We determined whether the duplicated lophotrochozoan RLRs with diverse N-terminal domains would be upregulated under viral challenges. We searched for virus or virus-related PAMP infection transcriptomes in the NCBI GEO database (up to June 2021), found two published databases from bivalves C. gigas and Scapharca broughtonii, and calculated their expression profiles (Figure 7b). A total of 11 of the 13 RLRs in C. gigas were significantly upregulated (Log2 (FC) > 1.5) during oyster herpes virus infection. Of these RLRs, CgiRLR6 encodes a lophotrochozoan-specific N-terminal IG domain. Similarly, S. broughtonii SbrRLR3 encoding only one CARD at the N-terminus was significantly upregulated (Log2 (FC) > 1.5) under virus challenge. These results suggest that lophotrochozoan RLRs with special domains may play an important role in antiviral immune recognition.

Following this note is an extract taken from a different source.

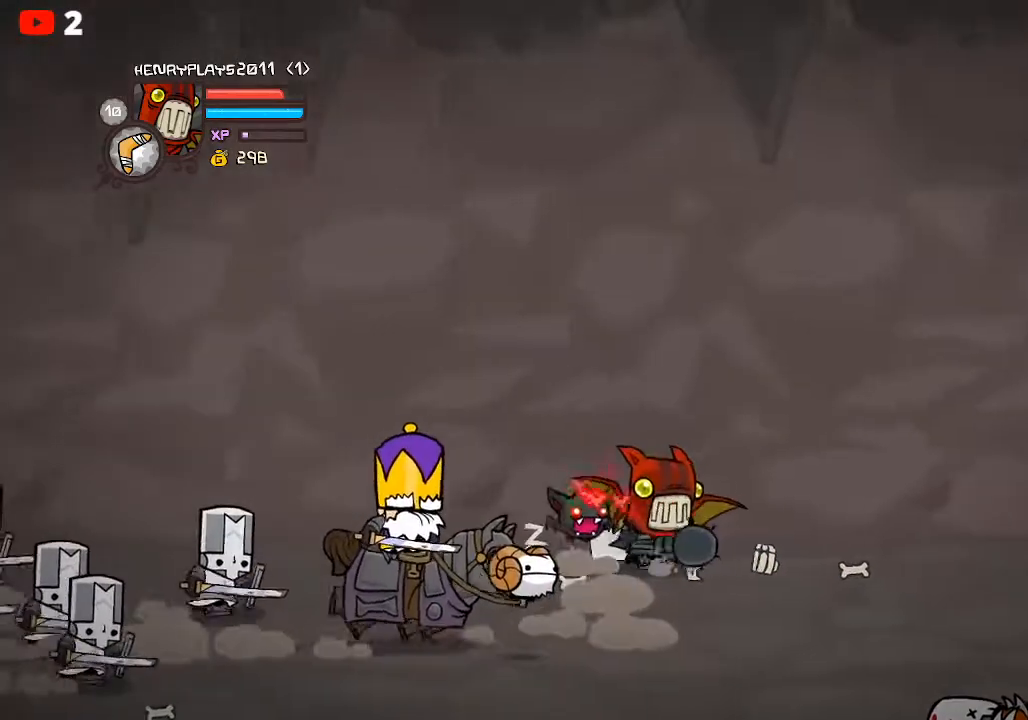
{"buttons": [], "left_stick": "down-right", "events": [[417, "left_stick", "down-right"]]}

2.6. Evidence of Positive Selection in Lophotrochozoan RLRs with Diverse N-Terminal Domains

As innate immune receptors are responsible for severe diseases, RLRs must rapidly evolve and are thus subjected to positive selection pressures [44]. We determined whether the molecular evolution of the duplicated lophotrochozoan RLRs with diverse N-terminal domains was driven by natural selection. Accordingly, a positive analysis was performed on lophotrochozoan RLRs with diverse N-terminal domains and gene expression levels enriched in the immune-related tissues mentioned above. We used the RIG-I_C-RD domain of RLRs for selection analysis, as this part is the virus recognition domain.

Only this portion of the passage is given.